Les hommes, les femmes, les enfants et les vieillards renaissaient dans la même poussière d’or.
La liesse avait gagné toute la population, si heureuse de se retrouver. Cette fois-ci, plus rien ne viendrait perturber la noce. Là-haut, à l’occident, le soleil avait arrêté un instant sa course pour rendre un hommage solennel.

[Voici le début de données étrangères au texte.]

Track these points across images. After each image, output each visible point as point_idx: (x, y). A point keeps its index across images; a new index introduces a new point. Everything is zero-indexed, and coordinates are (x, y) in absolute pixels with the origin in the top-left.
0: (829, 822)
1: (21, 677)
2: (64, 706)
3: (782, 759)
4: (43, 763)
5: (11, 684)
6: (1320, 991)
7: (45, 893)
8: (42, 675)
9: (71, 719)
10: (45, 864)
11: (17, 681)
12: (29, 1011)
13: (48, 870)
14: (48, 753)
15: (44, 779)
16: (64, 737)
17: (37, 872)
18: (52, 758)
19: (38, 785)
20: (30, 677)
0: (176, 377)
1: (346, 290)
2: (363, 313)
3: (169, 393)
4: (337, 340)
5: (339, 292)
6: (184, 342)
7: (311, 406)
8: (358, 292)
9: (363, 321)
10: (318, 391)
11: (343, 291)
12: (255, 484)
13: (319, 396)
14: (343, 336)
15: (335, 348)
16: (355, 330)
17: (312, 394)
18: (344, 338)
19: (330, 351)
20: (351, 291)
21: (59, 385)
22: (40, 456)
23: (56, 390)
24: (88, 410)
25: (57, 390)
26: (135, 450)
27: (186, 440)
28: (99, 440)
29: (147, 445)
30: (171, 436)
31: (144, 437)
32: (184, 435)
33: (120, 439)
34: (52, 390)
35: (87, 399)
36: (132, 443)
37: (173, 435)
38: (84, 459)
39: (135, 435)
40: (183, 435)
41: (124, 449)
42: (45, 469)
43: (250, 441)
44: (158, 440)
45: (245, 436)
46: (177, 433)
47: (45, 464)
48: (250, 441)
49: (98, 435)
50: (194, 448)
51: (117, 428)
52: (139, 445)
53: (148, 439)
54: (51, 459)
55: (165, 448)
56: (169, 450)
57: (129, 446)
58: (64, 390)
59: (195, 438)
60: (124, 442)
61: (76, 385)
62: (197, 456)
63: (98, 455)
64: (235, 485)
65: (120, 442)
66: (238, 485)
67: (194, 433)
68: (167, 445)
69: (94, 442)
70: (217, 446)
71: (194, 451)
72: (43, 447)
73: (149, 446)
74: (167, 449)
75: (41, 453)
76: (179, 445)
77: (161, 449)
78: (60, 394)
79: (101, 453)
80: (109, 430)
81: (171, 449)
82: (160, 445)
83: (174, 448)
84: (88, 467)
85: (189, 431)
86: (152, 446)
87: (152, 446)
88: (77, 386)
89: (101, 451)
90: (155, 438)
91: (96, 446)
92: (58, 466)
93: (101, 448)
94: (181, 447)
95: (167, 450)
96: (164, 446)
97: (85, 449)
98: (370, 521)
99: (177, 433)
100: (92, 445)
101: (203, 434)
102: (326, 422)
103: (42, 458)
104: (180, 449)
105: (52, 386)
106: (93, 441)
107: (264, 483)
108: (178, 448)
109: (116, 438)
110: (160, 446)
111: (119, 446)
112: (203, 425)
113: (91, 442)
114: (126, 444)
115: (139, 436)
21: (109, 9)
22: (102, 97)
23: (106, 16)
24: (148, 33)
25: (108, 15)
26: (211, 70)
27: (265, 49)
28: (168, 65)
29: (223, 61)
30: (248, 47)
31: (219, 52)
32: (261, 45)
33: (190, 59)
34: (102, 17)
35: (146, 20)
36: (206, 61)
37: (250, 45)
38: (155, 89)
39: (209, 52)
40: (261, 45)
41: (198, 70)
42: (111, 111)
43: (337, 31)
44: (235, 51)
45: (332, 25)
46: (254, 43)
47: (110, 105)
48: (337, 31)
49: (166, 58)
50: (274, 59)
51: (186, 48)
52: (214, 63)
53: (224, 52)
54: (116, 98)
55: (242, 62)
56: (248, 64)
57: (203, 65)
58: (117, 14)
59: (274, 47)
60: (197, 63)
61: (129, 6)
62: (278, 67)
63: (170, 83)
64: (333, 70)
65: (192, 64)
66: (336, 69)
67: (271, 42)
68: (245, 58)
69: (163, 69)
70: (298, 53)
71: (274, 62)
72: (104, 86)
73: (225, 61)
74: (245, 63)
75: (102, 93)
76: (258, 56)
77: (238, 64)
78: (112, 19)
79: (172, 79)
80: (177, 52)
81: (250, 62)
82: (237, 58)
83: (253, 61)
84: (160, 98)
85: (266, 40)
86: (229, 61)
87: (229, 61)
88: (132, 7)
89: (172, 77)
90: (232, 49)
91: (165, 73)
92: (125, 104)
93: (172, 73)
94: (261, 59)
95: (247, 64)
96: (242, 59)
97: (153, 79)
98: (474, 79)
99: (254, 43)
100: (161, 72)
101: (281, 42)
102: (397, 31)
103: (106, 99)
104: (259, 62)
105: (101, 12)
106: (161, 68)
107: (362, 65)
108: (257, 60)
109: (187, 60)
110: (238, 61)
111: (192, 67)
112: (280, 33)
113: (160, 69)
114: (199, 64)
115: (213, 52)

Le soir gagnait, et pourtant l’air était de plus en plus chaud et léger. L’ivresse du bonheur du Chevalier était telle qu’il ne se rendit pas même compte que sa danse avec sa bien-aimée les avait élevés au-dessus du sol. Ils montaient vers le ciel en effleurant les canopées.
Le couple continuait son ascension vers le soleil et les étoiles, entouré de tous ses proches. Là-bas, au loin, le château était un point de plus en plus petit qui, bientôt, disparaîtrait dans les vapeurs du lointain.
Comme ce vieux corps, celui d’un vieux chevalier couché sur son lit. Il s’était endormi la veille pour ne plus se réveiller. Le silence et la paix l’entouraient, la pénombre du soir le recouvrait déjà de sa douce protection. Sur son visage, quelques larmes avaient coulé, un dernier sourire ne s’était pas effacé.